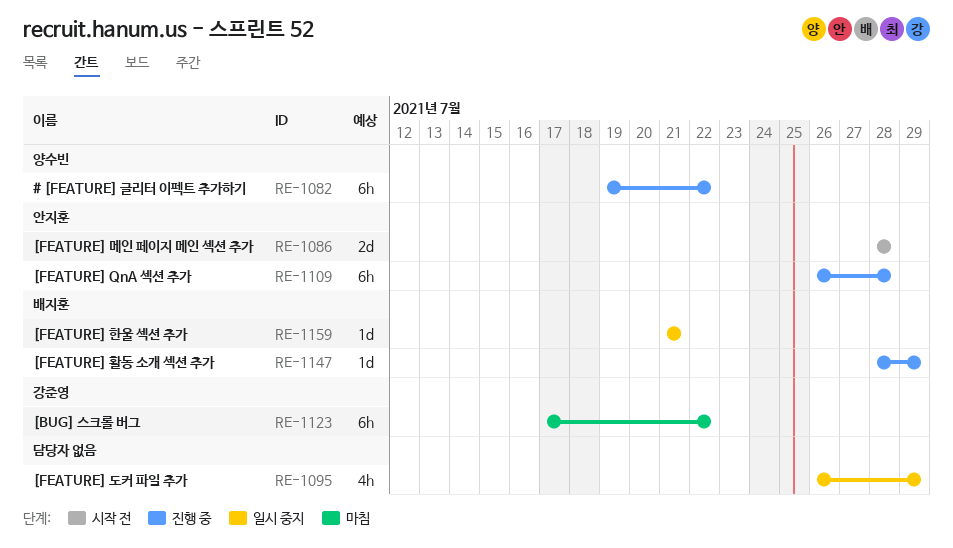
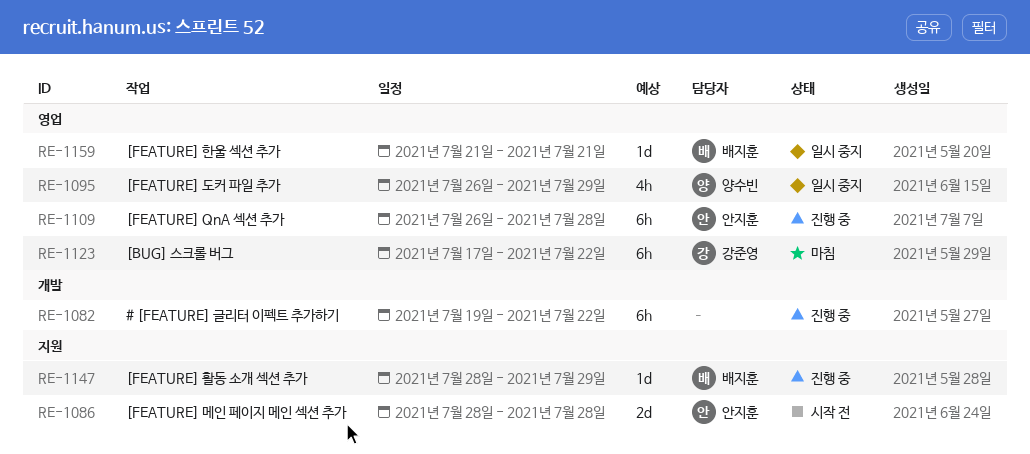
RE-1082, owner: 양수빈 -> none
RE-1095, owner: none -> 양수빈

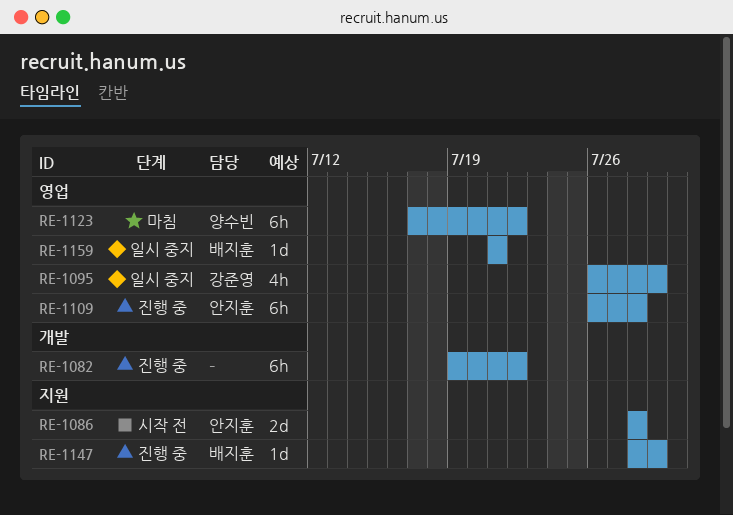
RE-1095, owner: 양수빈 -> 강준영
RE-1123, owner: 강준영 -> 양수빈

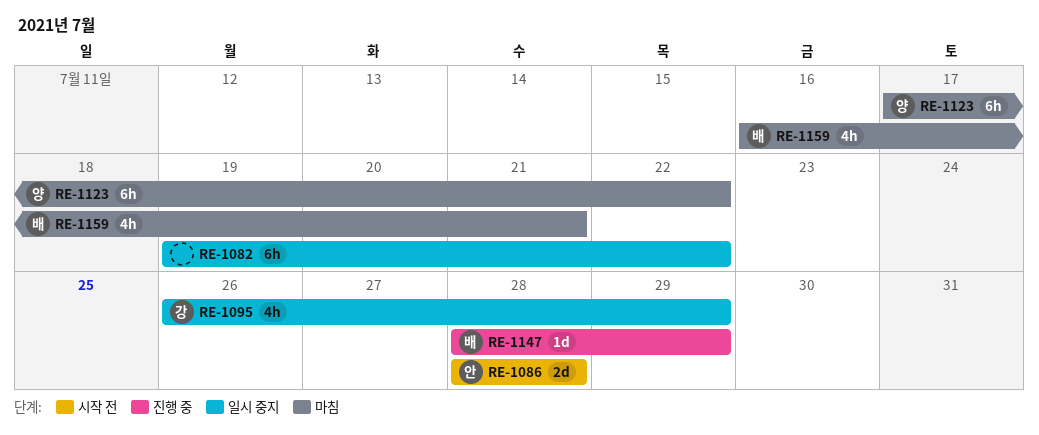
RE-1082, status: 진행 중 -> 일시 중지
RE-1109: present -> none
RE-1159, status: 일시 중지 -> 마침
RE-1159, estimate: 1d -> 4h
RE-1159, start: Jul 21 -> Jul 16

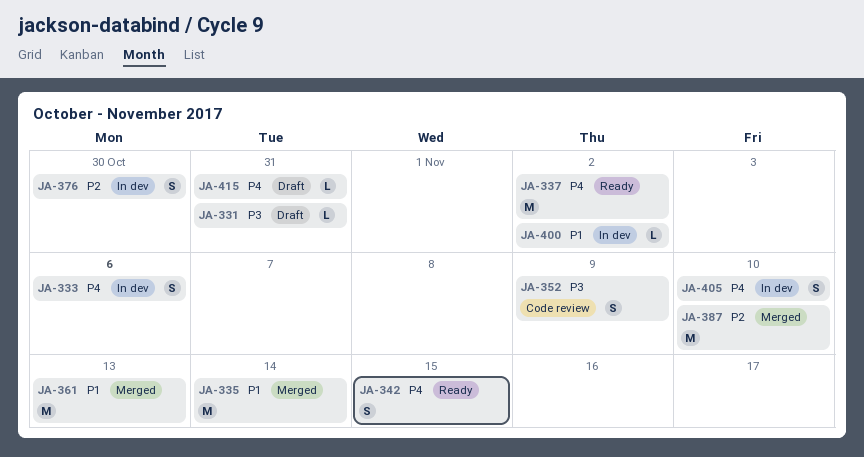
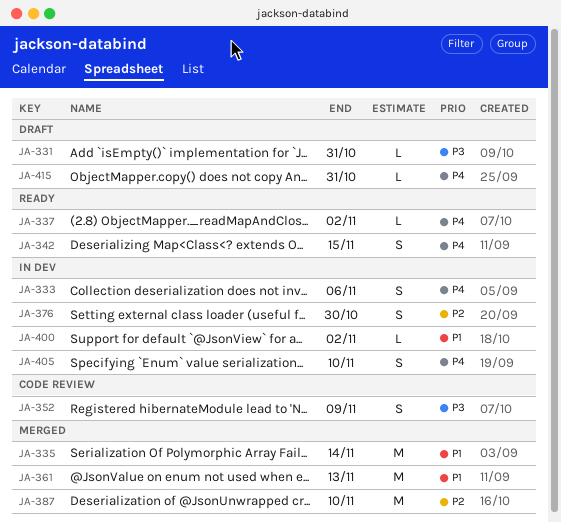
JA-337, estimate: M -> L

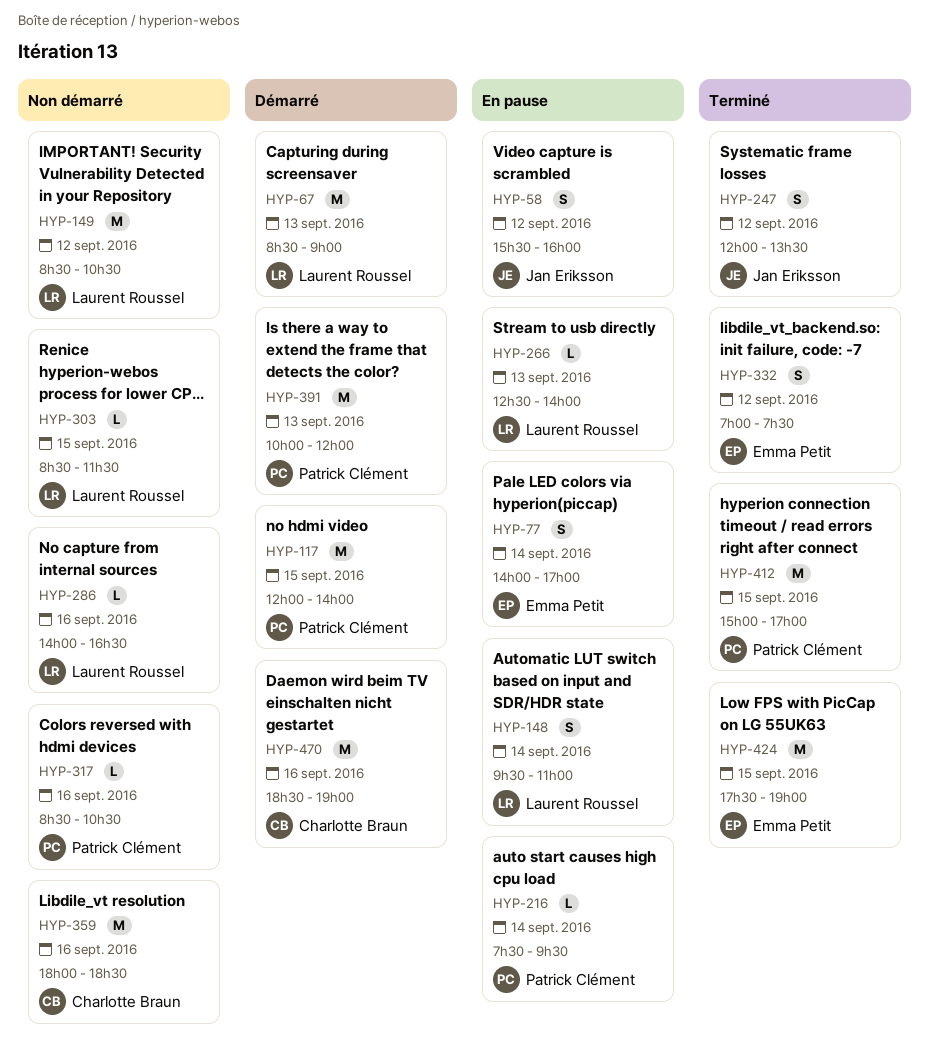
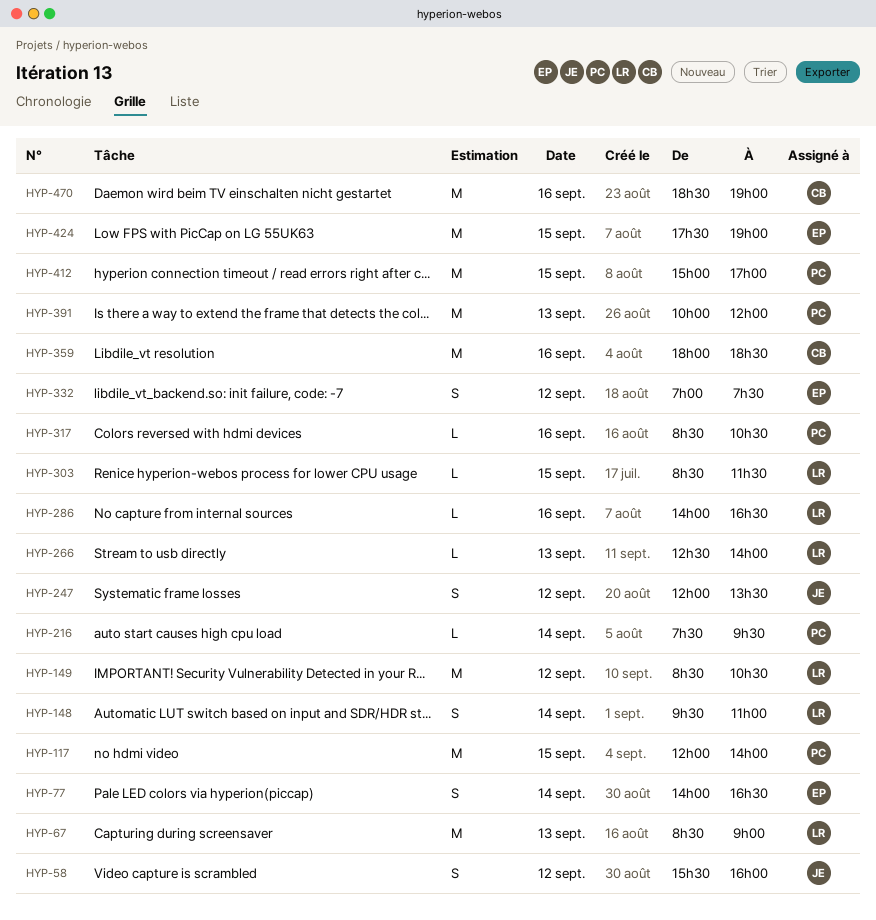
HYP-77, ends: 17:00 -> 16:30

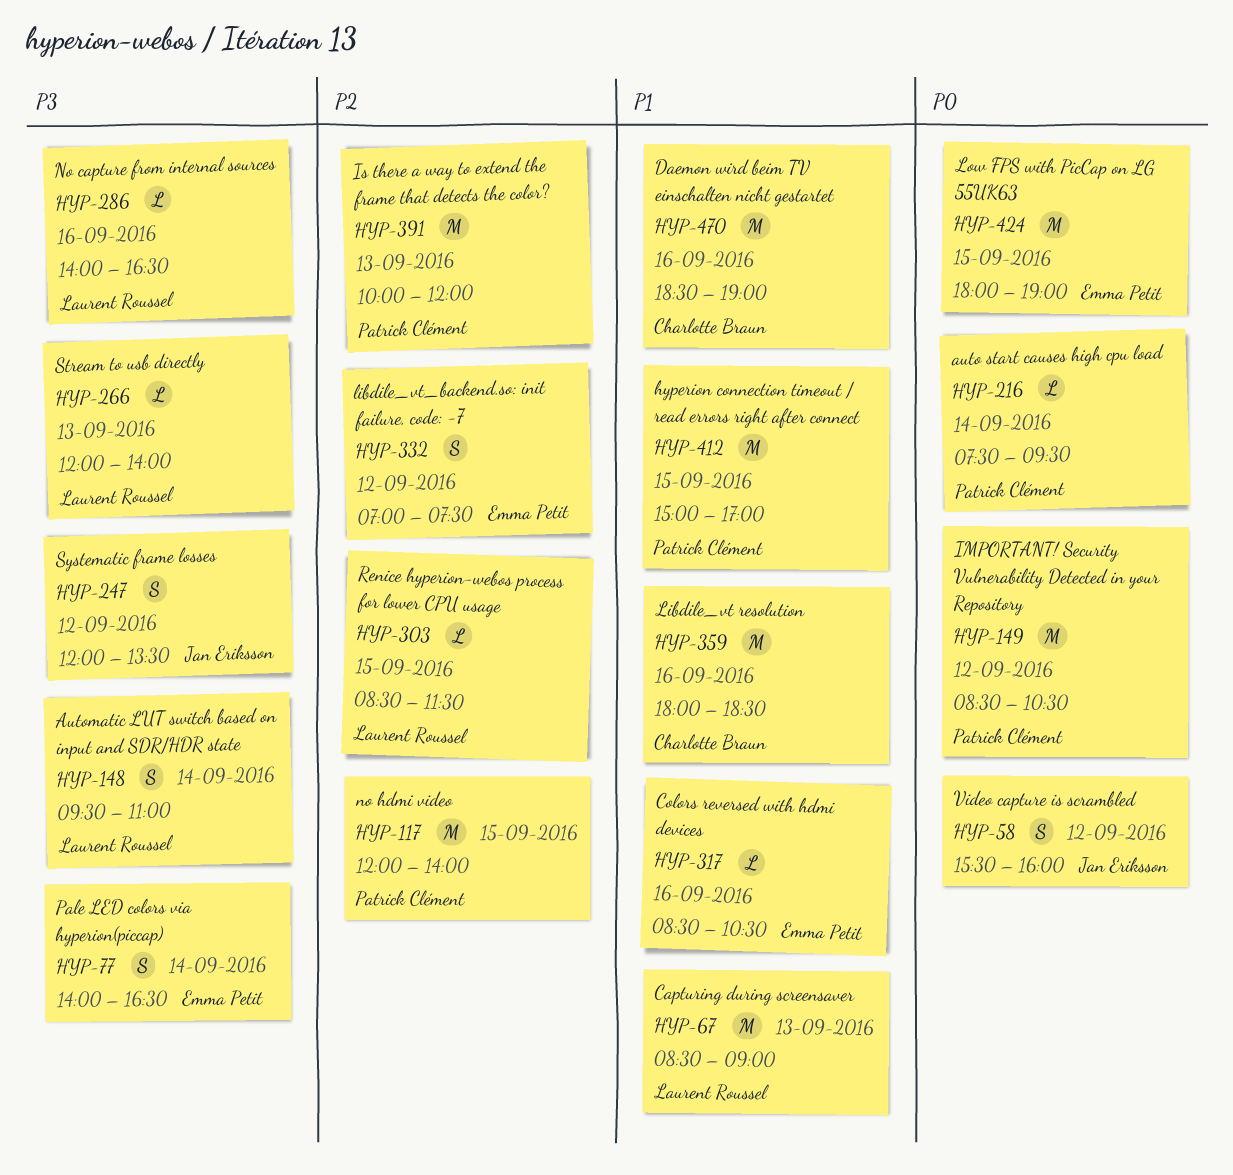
HYP-149, owner: Laurent Roussel -> Patrick Clément
HYP-266, begins: 12:30 -> 12:00
HYP-317, owner: Patrick Clément -> Emma Petit
HYP-424, begins: 17:30 -> 18:00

━━━━━━━━━━━━━━━━━━━━

• WHAT THE TASK REQUIRES
All that is needed is an exact copy of the entries above, minus the pictures.

• COMPLETED EXERCISE
RE-1082, owner: 양수빈 -> none
RE-1095, owner: none -> 양수빈

RE-1095, owner: 양수빈 -> 강준영
RE-1123, owner: 강준영 -> 양수빈

RE-1082, status: 진행 중 -> 일시 중지
RE-1109: present -> none
RE-1159, status: 일시 중지 -> 마침
RE-1159, estimate: 1d -> 4h
RE-1159, start: Jul 21 -> Jul 16

JA-337, estimate: M -> L

HYP-77, ends: 17:00 -> 16:30

HYP-149, owner: Laurent Roussel -> Patrick Clément
HYP-266, begins: 12:30 -> 12:00
HYP-317, owner: Patrick Clément -> Emma Petit
HYP-424, begins: 17:30 -> 18:00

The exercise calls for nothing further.